- **EXERCISE GOAL**
Write out the whole listing word for word.

- **DATASET RECORDS**

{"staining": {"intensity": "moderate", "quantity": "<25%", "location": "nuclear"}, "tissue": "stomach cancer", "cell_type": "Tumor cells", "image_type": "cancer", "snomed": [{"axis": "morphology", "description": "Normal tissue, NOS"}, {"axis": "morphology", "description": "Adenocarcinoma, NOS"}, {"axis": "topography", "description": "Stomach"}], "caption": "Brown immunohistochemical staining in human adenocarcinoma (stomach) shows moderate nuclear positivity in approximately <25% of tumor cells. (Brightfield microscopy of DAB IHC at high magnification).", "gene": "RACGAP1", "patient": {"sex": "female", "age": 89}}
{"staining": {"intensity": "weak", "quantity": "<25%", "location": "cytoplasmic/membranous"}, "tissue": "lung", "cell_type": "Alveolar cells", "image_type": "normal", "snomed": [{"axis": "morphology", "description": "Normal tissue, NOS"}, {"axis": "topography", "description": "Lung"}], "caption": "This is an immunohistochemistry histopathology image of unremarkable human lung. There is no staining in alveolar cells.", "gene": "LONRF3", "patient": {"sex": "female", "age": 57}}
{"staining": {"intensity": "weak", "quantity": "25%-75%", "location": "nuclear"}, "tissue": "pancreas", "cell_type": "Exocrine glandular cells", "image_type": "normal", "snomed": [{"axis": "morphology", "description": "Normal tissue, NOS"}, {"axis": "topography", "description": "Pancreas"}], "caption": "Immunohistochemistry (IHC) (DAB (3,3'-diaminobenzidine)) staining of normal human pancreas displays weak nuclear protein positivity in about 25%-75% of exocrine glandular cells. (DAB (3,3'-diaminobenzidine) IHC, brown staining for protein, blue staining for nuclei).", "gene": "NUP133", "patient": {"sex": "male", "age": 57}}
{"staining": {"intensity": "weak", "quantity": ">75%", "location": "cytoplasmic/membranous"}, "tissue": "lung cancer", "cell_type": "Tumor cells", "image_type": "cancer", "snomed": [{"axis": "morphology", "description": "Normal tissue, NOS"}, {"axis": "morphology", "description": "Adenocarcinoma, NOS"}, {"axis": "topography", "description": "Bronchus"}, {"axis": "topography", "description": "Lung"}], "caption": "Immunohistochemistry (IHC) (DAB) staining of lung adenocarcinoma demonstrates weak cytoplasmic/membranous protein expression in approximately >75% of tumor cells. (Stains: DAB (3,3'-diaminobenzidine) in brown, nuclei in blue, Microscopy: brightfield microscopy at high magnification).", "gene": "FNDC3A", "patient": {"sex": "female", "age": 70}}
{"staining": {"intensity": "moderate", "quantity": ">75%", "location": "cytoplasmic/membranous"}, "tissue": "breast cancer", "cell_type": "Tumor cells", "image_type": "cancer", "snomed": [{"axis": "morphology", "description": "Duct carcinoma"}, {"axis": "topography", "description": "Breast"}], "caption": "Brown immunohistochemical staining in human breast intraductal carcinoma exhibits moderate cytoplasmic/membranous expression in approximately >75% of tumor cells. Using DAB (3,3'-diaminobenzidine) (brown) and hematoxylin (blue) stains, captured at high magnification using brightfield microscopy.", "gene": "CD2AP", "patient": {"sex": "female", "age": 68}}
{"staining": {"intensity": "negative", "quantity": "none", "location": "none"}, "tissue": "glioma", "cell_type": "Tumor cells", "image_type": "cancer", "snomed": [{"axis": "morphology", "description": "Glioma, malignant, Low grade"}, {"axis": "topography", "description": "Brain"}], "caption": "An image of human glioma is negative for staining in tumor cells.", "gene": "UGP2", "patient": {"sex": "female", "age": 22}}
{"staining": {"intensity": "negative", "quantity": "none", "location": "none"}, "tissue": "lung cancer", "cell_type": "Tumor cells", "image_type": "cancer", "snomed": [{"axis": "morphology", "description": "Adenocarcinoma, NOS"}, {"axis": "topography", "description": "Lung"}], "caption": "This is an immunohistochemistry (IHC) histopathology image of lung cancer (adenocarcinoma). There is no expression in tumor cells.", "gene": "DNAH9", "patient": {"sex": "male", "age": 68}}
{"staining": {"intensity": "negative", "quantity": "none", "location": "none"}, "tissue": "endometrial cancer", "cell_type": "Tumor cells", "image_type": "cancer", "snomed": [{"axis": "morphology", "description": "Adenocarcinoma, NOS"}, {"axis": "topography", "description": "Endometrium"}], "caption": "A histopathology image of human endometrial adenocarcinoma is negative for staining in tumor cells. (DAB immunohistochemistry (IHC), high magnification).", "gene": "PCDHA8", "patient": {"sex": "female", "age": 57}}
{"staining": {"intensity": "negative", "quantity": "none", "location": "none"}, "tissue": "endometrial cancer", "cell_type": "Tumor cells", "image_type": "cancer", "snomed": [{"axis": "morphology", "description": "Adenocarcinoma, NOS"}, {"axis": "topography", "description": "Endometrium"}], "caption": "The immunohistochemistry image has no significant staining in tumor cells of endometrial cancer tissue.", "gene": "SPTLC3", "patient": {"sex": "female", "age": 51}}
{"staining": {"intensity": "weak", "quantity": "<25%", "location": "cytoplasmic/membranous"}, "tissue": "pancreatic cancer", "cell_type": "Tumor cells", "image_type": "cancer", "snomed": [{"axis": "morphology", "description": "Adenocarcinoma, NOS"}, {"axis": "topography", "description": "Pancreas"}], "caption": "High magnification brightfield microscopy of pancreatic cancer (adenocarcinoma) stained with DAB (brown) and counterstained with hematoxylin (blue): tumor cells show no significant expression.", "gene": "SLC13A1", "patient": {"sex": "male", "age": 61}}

- **TASK OUTPUT**
{"staining": {"intensity": "moderate", "quantity": "<25%", "location": "nuclear"}, "tissue": "stomach cancer", "cell_type": "Tumor cells", "image_type": "cancer", "snomed": [{"axis": "morphology", "description": "Normal tissue, NOS"}, {"axis": "morphology", "description": "Adenocarcinoma, NOS"}, {"axis": "topography", "description": "Stomach"}], "caption": "Brown immunohistochemical staining in human adenocarcinoma (stomach) shows moderate nuclear positivity in approximately <25% of tumor cells. (Brightfield microscopy of DAB IHC at high magnification).", "gene": "RACGAP1", "patient": {"sex": "female", "age": 89}}
{"staining": {"intensity": "weak", "quantity": "<25%", "location": "cytoplasmic/membranous"}, "tissue": "lung", "cell_type": "Alveolar cells", "image_type": "normal", "snomed": [{"axis": "morphology", "description": "Normal tissue, NOS"}, {"axis": "topography", "description": "Lung"}], "caption": "This is an immunohistochemistry histopathology image of unremarkable human lung. There is no staining in alveolar cells.", "gene": "LONRF3", "patient": {"sex": "female", "age": 57}}
{"staining": {"intensity": "weak", "quantity": "25%-75%", "location": "nuclear"}, "tissue": "pancreas", "cell_type": "Exocrine glandular cells", "image_type": "normal", "snomed": [{"axis": "morphology", "description": "Normal tissue, NOS"}, {"axis": "topography", "description": "Pancreas"}], "caption": "Immunohistochemistry (IHC) (DAB (3,3'-diaminobenzidine)) staining of normal human pancreas displays weak nuclear protein positivity in about 25%-75% of exocrine glandular cells. (DAB (3,3'-diaminobenzidine) IHC, brown staining for protein, blue staining for nuclei).", "gene": "NUP133", "patient": {"sex": "male", "age": 57}}
{"staining": {"intensity": "weak", "quantity": ">75%", "location": "cytoplasmic/membranous"}, "tissue": "lung cancer", "cell_type": "Tumor cells", "image_type": "cancer", "snomed": [{"axis": "morphology", "description": "Normal tissue, NOS"}, {"axis": "morphology", "description": "Adenocarcinoma, NOS"}, {"axis": "topography", "description": "Bronchus"}, {"axis": "topography", "description": "Lung"}], "caption": "Immunohistochemistry (IHC) (DAB) staining of lung adenocarcinoma demonstrates weak cytoplasmic/membranous protein expression in approximately >75% of tumor cells. (Stains: DAB (3,3'-diaminobenzidine) in brown, nuclei in blue, Microscopy: brightfield microscopy at high magnification).", "gene": "FNDC3A", "patient": {"sex": "female", "age": 70}}
{"staining": {"intensity": "moderate", "quantity": ">75%", "location": "cytoplasmic/membranous"}, "tissue": "breast cancer", "cell_type": "Tumor cells", "image_type": "cancer", "snomed": [{"axis": "morphology", "description": "Duct carcinoma"}, {"axis": "topography", "description": "Breast"}], "caption": "Brown immunohistochemical staining in human breast intraductal carcinoma exhibits moderate cytoplasmic/membranous expression in approximately >75% of tumor cells. Using DAB (3,3'-diaminobenzidine) (brown) and hematoxylin (blue) stains, captured at high magnification using brightfield microscopy.", "gene": "CD2AP", "patient": {"sex": "female", "age": 68}}
{"staining": {"intensity": "negative", "quantity": "none", "location": "none"}, "tissue": "glioma", "cell_type": "Tumor cells", "image_type": "cancer", "snomed": [{"axis": "morphology", "description": "Glioma, malignant, Low grade"}, {"axis": "topography", "description": "Brain"}], "caption": "An image of human glioma is negative for staining in tumor cells.", "gene": "UGP2", "patient": {"sex": "female", "age": 22}}
{"staining": {"intensity": "negative", "quantity": "none", "location": "none"}, "tissue": "lung cancer", "cell_type": "Tumor cells", "image_type": "cancer", "snomed": [{"axis": "morphology", "description": "Adenocarcinoma, NOS"}, {"axis": "topography", "description": "Lung"}], "caption": "This is an immunohistochemistry (IHC) histopathology image of lung cancer (adenocarcinoma). There is no expression in tumor cells.", "gene": "DNAH9", "patient": {"sex": "male", "age": 68}}
{"staining": {"intensity": "negative", "quantity": "none", "location": "none"}, "tissue": "endometrial cancer", "cell_type": "Tumor cells", "image_type": "cancer", "snomed": [{"axis": "morphology", "description": "Adenocarcinoma, NOS"}, {"axis": "topography", "description": "Endometrium"}], "caption": "A histopathology image of human endometrial adenocarcinoma is negative for staining in tumor cells. (DAB immunohistochemistry (IHC), high magnification).", "gene": "PCDHA8", "patient": {"sex": "female", "age": 57}}
{"staining": {"intensity": "negative", "quantity": "none", "location": "none"}, "tissue": "endometrial cancer", "cell_type": "Tumor cells", "image_type": "cancer", "snomed": [{"axis": "morphology", "description": "Adenocarcinoma, NOS"}, {"axis": "topography", "description": "Endometrium"}], "caption": "The immunohistochemistry image has no significant staining in tumor cells of endometrial cancer tissue.", "gene": "SPTLC3", "patient": {"sex": "female", "age": 51}}
{"staining": {"intensity": "weak", "quantity": "<25%", "location": "cytoplasmic/membranous"}, "tissue": "pancreatic cancer", "cell_type": "Tumor cells", "image_type": "cancer", "snomed": [{"axis": "morphology", "description": "Adenocarcinoma, NOS"}, {"axis": "topography", "description": "Pancreas"}], "caption": "High magnification brightfield microscopy of pancreatic cancer (adenocarcinoma) stained with DAB (brown) and counterstained with hematoxylin (blue): tumor cells show no significant expression.", "gene": "SLC13A1", "patient": {"sex": "male", "age": 61}}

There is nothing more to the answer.